Bill, I don't know where this extension first arose; I thought it
must have been in an IBM mainframe compiler, which would have induced
me and others to adopt it.  I have a pretty good idea why developers
consider it though.

If the standard had required every conditional part to be terminated,
the implemenation would have been marvelously CLEAN and we would
probably not be having this discussion.  I tried that in the grammar
that I'm playing with, and EVERY (not a lot, not most, EVERY)
ambiguity magically vanished.  Alas, that is not the rule.  Whether
or not we implement the extension, we have the same set of
ambiguities.  So, adopting it costs nothing, and avoids the
possibility that some user, some day will tell you that his program
compiles on your competitor's compiler but won't compile on yours.
Some day may not be too long away if MF has the extension.

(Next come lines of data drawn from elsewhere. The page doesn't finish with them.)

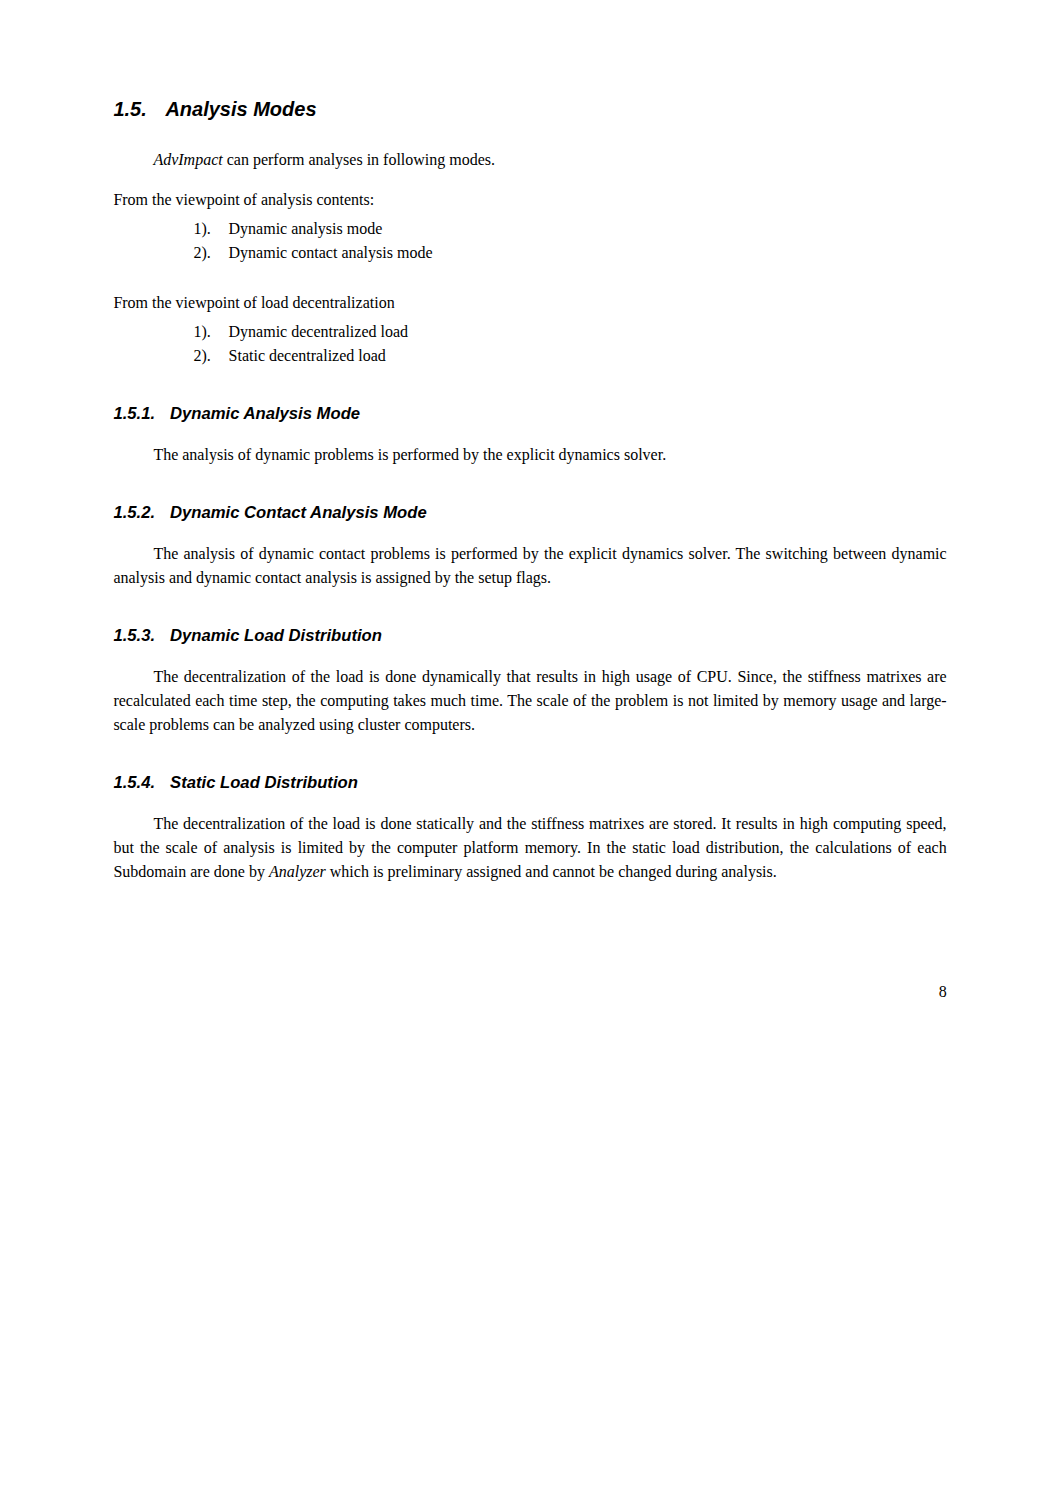1.5. Analysis Modes
AdvImpact can perform analyses in following modes.
From the viewpoint of analysis contents:
1). Dynamic analysis mode
2). Dynamic contact analysis mode
From the viewpoint of load decentralization
1). Dynamic decentralized load
2). Static decentralized load
1.5.1. Dynamic Analysis Mode
The analysis of dynamic problems is performed by the explicit dynamics solver.
1.5.2. Dynamic Contact Analysis Mode
The analysis of dynamic contact problems is performed by the explicit dynamics solver. The switching between dynamic analysis and dynamic contact analysis is assigned by the setup flags.
1.5.3. Dynamic Load Distribution
The decentralization of the load is done dynamically that results in high usage of CPU. Since, the stiffness matrixes are recalculated each time step, the computing takes much time. The scale of the problem is not limited by memory usage and large-scale problems can be analyzed using cluster computers.
1.5.4. Static Load Distribution
The decentralization of the load is done statically and the stiffness matrixes are stored. It results in high computing speed, but the scale of analysis is limited by the computer platform memory. In the static load distribution, the calculations of each Subdomain are done by Analyzer which is preliminary assigned and cannot be changed during analysis.
8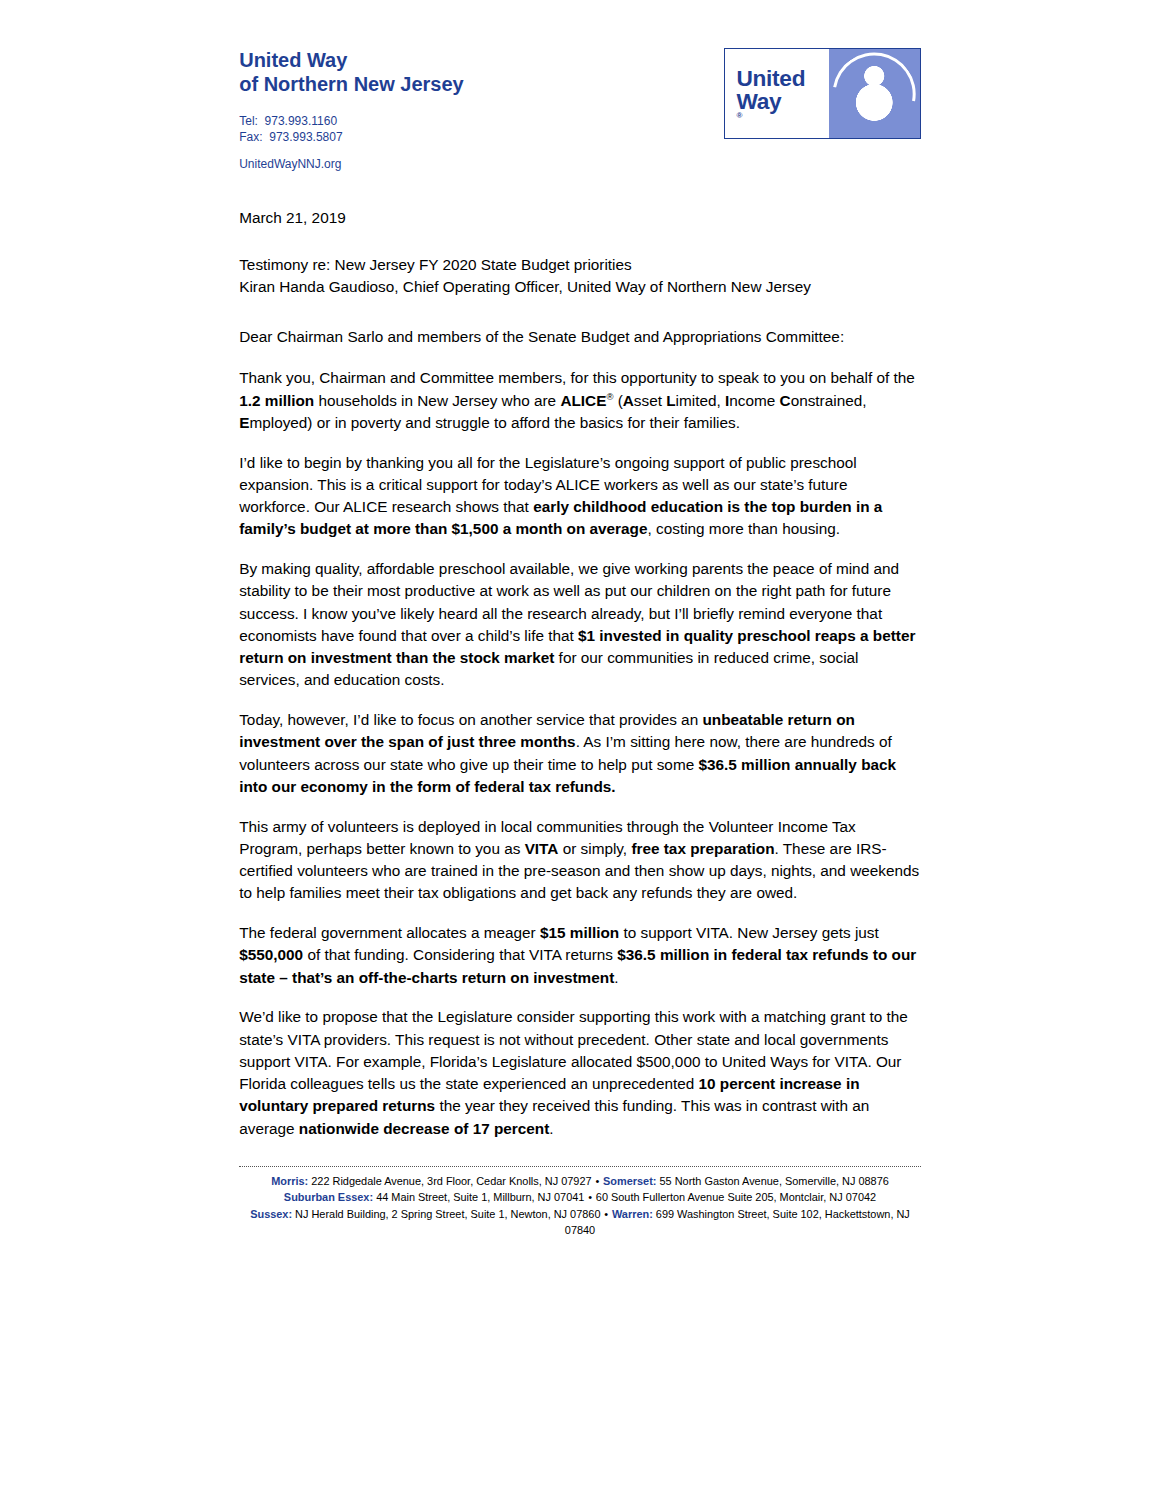United Way
of Northern New Jersey
Tel: 973.993.1160
Fax: 973.993.5807
UnitedWayNNJ.org
United
Way®
March 21, 2019
Testimony re: New Jersey FY 2020 State Budget priorities
Kiran Handa Gaudioso, Chief Operating Officer, United Way of Northern New Jersey
Dear Chairman Sarlo and members of the Senate Budget and Appropriations Committee:
Thank you, Chairman and Committee members, for this opportunity to speak to you on behalf of the 1.2 million households in New Jersey who are ALICE® (Asset Limited, Income Constrained, Employed) or in poverty and struggle to afford the basics for their families.
I’d like to begin by thanking you all for the Legislature’s ongoing support of public preschool expansion. This is a critical support for today’s ALICE workers as well as our state’s future workforce. Our ALICE research shows that early childhood education is the top burden in a family’s budget at more than $1,500 a month on average, costing more than housing.
By making quality, affordable preschool available, we give working parents the peace of mind and stability to be their most productive at work as well as put our children on the right path for future success. I know you’ve likely heard all the research already, but I’ll briefly remind everyone that economists have found that over a child’s life that $1 invested in quality preschool reaps a better return on investment than the stock market for our communities in reduced crime, social services, and education costs.
Today, however, I’d like to focus on another service that provides an unbeatable return on investment over the span of just three months. As I’m sitting here now, there are hundreds of volunteers across our state who give up their time to help put some $36.5 million annually back into our economy in the form of federal tax refunds.
This army of volunteers is deployed in local communities through the Volunteer Income Tax Program, perhaps better known to you as VITA or simply, free tax preparation. These are IRS-certified volunteers who are trained in the pre-season and then show up days, nights, and weekends to help families meet their tax obligations and get back any refunds they are owed.
The federal government allocates a meager $15 million to support VITA. New Jersey gets just $550,000 of that funding. Considering that VITA returns $36.5 million in federal tax refunds to our state – that’s an off-the-charts return on investment.
We’d like to propose that the Legislature consider supporting this work with a matching grant to the state’s VITA providers. This request is not without precedent. Other state and local governments support VITA. For example, Florida’s Legislature allocated $500,000 to United Ways for VITA. Our Florida colleagues tells us the state experienced an unprecedented 10 percent increase in voluntary prepared returns the year they received this funding. This was in contrast with an average nationwide decrease of 17 percent.
Morris: 222 Ridgedale Avenue, 3rd Floor, Cedar Knolls, NJ 07927•Somerset: 55 North Gaston Avenue, Somerville, NJ 08876
Suburban Essex: 44 Main Street, Suite 1, Millburn, NJ 07041•60 South Fullerton Avenue Suite 205, Montclair, NJ 07042
Sussex: NJ Herald Building, 2 Spring Street, Suite 1, Newton, NJ 07860•Warren: 699 Washington Street, Suite 102, Hackettstown, NJ 07840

The ambiguities themselves are not serious.  They arise in this
way.  

A sentence is defined to be one or more statements terminated by a
period.  (I will not indulge in the curious notion voiced by some
expositors of the standard, that "statement" is a plural noun.)  The
definition of statement includes cases with conditional parts which
have as their final part a sequence of statements.  Now the parser
generator is asked to distinguish such a statement from the grammar
element that follows it, which is, of course, according to the
definition of sentence,  a statement!  You can readily see why it
seems disturbed.

In reality, such ambiguities are essentially harmless because the
actual processing that occurs is that the conditional part will
accept statements until it encounters something that is not a
statement.  That is true, of course, whether or not the conditional
statement is nested.  It turns out to be a freebie.